13. The global e-commerce market will be worth $4.9 trillion in 2021!
(Sources: Worldpay, Creating A Website Today)
– One-third of the global population, or 1.92 billion people, shop online.
– In 2018, for every $10 spent globally, $1 was spent online.
– By 2022, e-commerce will be responsible for 17% of all sales.
– However, still, only 1 in 8 merchants is online.
Impressive stats, right? This means one obvious thing for the future. Despite the risk of fraud, e-commerce will soon become a necessity for businesses.
To Sum It Up
Scams are an unfortunate reality you need to keep in mind if you’re planning to take your business online.
Still, new software is being developed all the time with the sole purpose of ecommerce fraud protection. Considering that you can significantly limit issues with good management, going online is a great option. The fresh new source of income will be worth it.
Alternatively, if you’re already online – learning how to ensure your online safety is now part of being a businessman.
So take the necessary precautions and take that leap of faith. Set aside resources to create and/or expand your online presence – as well as protect it. You may find it was the best thing you did for your business.
Ecommerce is buying or selling goods or services over the internet, as well as the transfer of money and data that enables these transactions.
It’s also known as internet commerce and electronic commerce. One of the most popular forms of ecommerce is online shopping. However, online shopping itself refers only to the purchase of physical products. Ecommerce can also describe sales of services and any kind of commercial transactions over the internet.
Chargeback fraud occurs when a customer pays for a service or an item online and after receiving it, requests a chargeback from their bank. When it goes through, the customer has received both the items or services and a refund.

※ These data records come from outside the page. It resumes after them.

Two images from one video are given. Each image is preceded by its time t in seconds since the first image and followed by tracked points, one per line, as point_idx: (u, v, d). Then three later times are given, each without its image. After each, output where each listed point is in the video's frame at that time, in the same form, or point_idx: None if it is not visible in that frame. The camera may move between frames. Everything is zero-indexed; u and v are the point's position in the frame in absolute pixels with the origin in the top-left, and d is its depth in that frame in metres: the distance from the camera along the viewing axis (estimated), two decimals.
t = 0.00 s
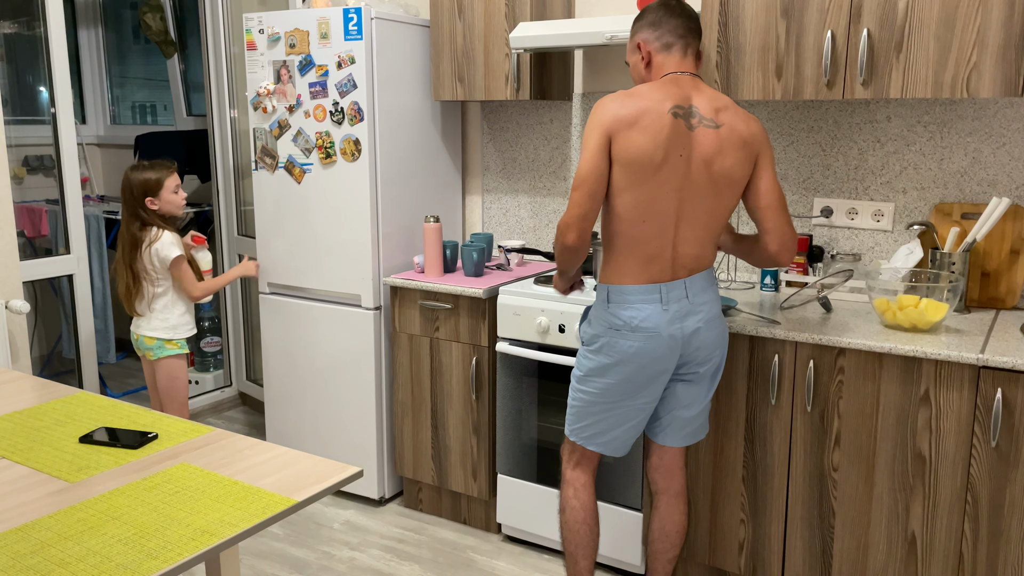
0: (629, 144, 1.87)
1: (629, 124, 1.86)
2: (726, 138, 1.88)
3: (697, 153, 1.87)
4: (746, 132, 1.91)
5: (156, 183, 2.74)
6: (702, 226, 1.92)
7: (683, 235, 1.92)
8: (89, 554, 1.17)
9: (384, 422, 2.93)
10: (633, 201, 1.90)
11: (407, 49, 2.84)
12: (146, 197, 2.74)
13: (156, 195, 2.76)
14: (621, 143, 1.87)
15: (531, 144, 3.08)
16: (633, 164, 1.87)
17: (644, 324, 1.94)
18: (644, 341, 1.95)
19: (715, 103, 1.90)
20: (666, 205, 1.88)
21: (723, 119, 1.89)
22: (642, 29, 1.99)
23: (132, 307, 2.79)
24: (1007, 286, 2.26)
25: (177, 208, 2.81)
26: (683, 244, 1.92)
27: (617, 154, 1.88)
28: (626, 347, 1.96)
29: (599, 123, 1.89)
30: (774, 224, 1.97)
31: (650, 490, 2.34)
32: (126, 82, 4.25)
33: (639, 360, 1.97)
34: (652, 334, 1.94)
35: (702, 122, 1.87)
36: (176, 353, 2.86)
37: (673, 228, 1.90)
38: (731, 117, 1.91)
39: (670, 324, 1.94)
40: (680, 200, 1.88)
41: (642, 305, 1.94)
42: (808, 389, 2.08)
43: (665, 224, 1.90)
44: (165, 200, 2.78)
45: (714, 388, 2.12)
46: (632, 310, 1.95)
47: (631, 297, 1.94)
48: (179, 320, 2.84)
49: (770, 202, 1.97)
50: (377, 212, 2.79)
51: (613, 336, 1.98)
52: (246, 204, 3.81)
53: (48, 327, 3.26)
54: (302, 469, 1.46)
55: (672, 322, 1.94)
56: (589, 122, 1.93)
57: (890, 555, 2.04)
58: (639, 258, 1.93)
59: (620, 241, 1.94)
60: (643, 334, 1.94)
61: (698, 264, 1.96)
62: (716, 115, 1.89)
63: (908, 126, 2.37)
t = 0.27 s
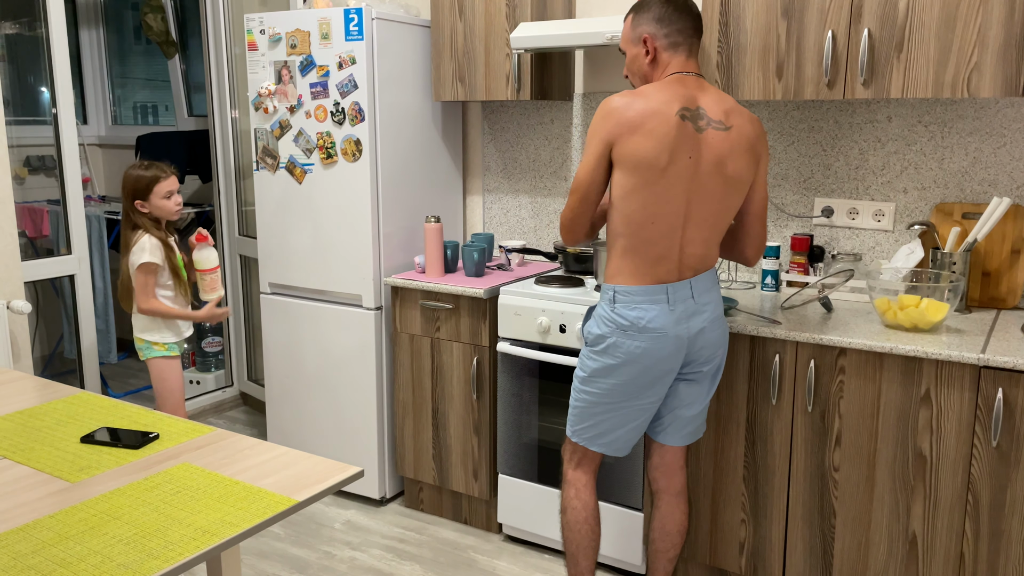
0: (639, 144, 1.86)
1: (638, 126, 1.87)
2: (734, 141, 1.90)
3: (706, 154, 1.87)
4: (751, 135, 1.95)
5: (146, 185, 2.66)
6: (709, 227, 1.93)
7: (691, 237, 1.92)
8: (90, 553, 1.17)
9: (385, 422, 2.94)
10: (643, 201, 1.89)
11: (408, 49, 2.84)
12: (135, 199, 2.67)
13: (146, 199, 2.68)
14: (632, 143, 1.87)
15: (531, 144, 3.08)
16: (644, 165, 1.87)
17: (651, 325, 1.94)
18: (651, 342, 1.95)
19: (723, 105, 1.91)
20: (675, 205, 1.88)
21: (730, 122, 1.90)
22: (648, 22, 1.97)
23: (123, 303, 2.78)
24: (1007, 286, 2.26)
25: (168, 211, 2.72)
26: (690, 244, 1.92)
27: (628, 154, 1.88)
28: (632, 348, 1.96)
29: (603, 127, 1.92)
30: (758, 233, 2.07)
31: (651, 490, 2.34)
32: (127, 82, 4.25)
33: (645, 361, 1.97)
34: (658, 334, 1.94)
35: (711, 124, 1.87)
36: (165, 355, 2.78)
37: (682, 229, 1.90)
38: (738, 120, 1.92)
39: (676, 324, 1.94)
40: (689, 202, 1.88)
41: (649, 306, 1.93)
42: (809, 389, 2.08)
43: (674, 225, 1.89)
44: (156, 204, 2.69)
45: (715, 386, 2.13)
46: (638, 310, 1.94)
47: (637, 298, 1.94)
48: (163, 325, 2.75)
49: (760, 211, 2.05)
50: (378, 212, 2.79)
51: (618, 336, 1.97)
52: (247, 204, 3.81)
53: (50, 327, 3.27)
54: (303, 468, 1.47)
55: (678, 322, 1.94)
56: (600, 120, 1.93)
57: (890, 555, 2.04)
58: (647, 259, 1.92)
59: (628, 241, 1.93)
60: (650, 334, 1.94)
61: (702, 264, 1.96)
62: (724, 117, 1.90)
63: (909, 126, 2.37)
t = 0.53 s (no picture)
0: (649, 142, 1.86)
1: (648, 123, 1.86)
2: (741, 140, 1.91)
3: (715, 153, 1.87)
4: (757, 135, 1.96)
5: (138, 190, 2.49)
6: (715, 226, 1.94)
7: (697, 234, 1.92)
8: (92, 553, 1.17)
9: (387, 422, 2.94)
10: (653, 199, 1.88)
11: (410, 49, 2.84)
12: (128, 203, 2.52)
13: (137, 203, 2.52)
14: (644, 141, 1.86)
15: (533, 144, 3.08)
16: (656, 162, 1.86)
17: (658, 323, 1.94)
18: (658, 340, 1.95)
19: (730, 104, 1.92)
20: (685, 203, 1.88)
21: (737, 121, 1.91)
22: (656, 18, 1.95)
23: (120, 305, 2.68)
24: (1010, 287, 2.26)
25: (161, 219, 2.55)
26: (697, 242, 1.93)
27: (639, 152, 1.87)
28: (638, 346, 1.96)
29: (612, 124, 1.92)
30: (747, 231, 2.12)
31: (652, 490, 2.34)
32: (130, 81, 4.26)
33: (651, 359, 1.97)
34: (665, 332, 1.95)
35: (719, 123, 1.88)
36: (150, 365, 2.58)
37: (690, 227, 1.90)
38: (745, 119, 1.94)
39: (683, 322, 1.95)
40: (697, 200, 1.88)
41: (655, 304, 1.94)
42: (811, 390, 2.08)
43: (682, 223, 1.89)
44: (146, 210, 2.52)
45: (716, 386, 2.14)
46: (645, 309, 1.94)
47: (644, 296, 1.94)
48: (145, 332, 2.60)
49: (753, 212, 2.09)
50: (380, 212, 2.79)
51: (625, 335, 1.97)
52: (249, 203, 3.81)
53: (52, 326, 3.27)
54: (305, 468, 1.47)
55: (685, 321, 1.95)
56: (611, 116, 1.91)
57: (892, 555, 2.04)
58: (655, 256, 1.91)
59: (636, 239, 1.92)
60: (656, 332, 1.95)
61: (707, 262, 1.97)
62: (732, 117, 1.90)
63: (911, 126, 2.37)
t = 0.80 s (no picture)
0: (659, 141, 1.86)
1: (659, 122, 1.86)
2: (747, 140, 1.92)
3: (722, 152, 1.88)
4: (762, 137, 1.98)
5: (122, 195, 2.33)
6: (722, 225, 1.94)
7: (705, 234, 1.92)
8: (97, 551, 1.18)
9: (390, 422, 2.94)
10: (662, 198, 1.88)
11: (415, 50, 2.84)
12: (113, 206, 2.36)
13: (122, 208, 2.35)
14: (652, 140, 1.87)
15: (537, 145, 3.08)
16: (664, 162, 1.86)
17: (665, 323, 1.94)
18: (664, 340, 1.95)
19: (736, 106, 1.94)
20: (693, 203, 1.88)
21: (743, 122, 1.93)
22: (666, 18, 1.94)
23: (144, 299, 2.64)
24: (1014, 289, 2.25)
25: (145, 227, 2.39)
26: (704, 242, 1.93)
27: (648, 151, 1.87)
28: (645, 346, 1.96)
29: (621, 122, 1.91)
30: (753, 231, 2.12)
31: (655, 492, 2.34)
32: (135, 81, 4.25)
33: (658, 358, 1.97)
34: (672, 332, 1.95)
35: (726, 122, 1.89)
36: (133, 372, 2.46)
37: (697, 226, 1.91)
38: (750, 120, 1.95)
39: (689, 322, 1.95)
40: (705, 199, 1.89)
41: (662, 304, 1.94)
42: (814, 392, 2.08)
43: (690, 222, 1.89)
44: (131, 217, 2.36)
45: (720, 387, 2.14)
46: (651, 308, 1.94)
47: (650, 296, 1.94)
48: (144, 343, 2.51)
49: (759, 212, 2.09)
50: (384, 212, 2.79)
51: (631, 334, 1.96)
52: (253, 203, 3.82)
53: (56, 325, 3.29)
54: (309, 468, 1.47)
55: (691, 320, 1.95)
56: (618, 115, 1.92)
57: (895, 557, 2.04)
58: (663, 254, 1.92)
59: (644, 238, 1.92)
60: (663, 332, 1.95)
61: (713, 262, 1.98)
62: (738, 117, 1.92)
63: (916, 128, 2.37)
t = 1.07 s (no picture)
0: (666, 142, 1.85)
1: (667, 123, 1.85)
2: (754, 141, 1.91)
3: (729, 154, 1.88)
4: (770, 140, 1.97)
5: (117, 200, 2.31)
6: (728, 228, 1.94)
7: (710, 235, 1.92)
8: (104, 549, 1.18)
9: (395, 422, 2.94)
10: (667, 199, 1.87)
11: (422, 50, 2.84)
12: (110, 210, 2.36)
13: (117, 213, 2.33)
14: (658, 141, 1.86)
15: (544, 145, 3.08)
16: (670, 163, 1.85)
17: (668, 324, 1.93)
18: (668, 340, 1.95)
19: (744, 108, 1.93)
20: (700, 204, 1.87)
21: (752, 123, 1.92)
22: (679, 17, 1.94)
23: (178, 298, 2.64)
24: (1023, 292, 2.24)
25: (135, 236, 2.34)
26: (709, 244, 1.93)
27: (654, 152, 1.87)
28: (649, 346, 1.96)
29: (629, 122, 1.91)
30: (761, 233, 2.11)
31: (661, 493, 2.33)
32: (142, 80, 4.24)
33: (662, 359, 1.96)
34: (675, 333, 1.94)
35: (733, 124, 1.88)
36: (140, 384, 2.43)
37: (703, 227, 1.90)
38: (758, 122, 1.94)
39: (693, 323, 1.95)
40: (711, 201, 1.88)
41: (665, 304, 1.93)
42: (821, 394, 2.07)
43: (696, 223, 1.89)
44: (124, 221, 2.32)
45: (725, 389, 2.14)
46: (655, 309, 1.93)
47: (654, 297, 1.93)
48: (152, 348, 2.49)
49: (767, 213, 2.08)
50: (390, 212, 2.79)
51: (635, 335, 1.96)
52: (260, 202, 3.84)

To calculate your chargeback rate, you’ll only need to apply the equation of the chargeback-to-transaction ratio. In order to find out the rate for a specific month, simply divide the number of chargebacks by the total number of transactions. And voilà! You’ve got your chargeback rate!
(Source: Information Age)
Criminals can get quite original when it gets to scamming. However, here are the most common ecommerce frauds you can encounter:
- Identity theft – criminals make purchases using a victim’s personal information.
- Chargeback – customers pull back payment after receiving their order.
- Clean fraud – a stolen credit card is used to make a purchase and fraud detection systems are circumvented.
- Affiliate fraud – traffic or signup stats are altered to get more money from affiliate programs.
- Merchant fraud – products are offered at a great discount but never get shipped.
To protect your business from ecommerce scams, you should choose a good fraud prevention tool and keep it updated. Popular choices include Subuno, BOLT, and Simility.
Additionally, you should make sure that your verification system is up to par and get an email authentication system. You can also include a CAPTCHA to limit bots and fake interactions.
Ecommerce does come with several risks you need to keep in mind. Most notably, these include:
- Security threats – for example, malware, spam, and hacking, or phishing accounts.
- Server malfunctions – these can cause errors in your online payment systems.
- Personal data leaks – identity theft, unsolicited marketing, and spam can be a big issue.
- Card frauds – scammers can use stolen cards to make purchases.
- Intellectual property – make sure you purchase commercially licensed images.
- Taxation – check local law to make sure you’re paying the appropriate taxes.
So how likely are you to become a victim? Well, ecommerce fraud statistics indicate that 40 million US citizens got scammed in 2018. However, the chances of you becoming a part of the statistics will drop dramatically when you take the appropriate precautions!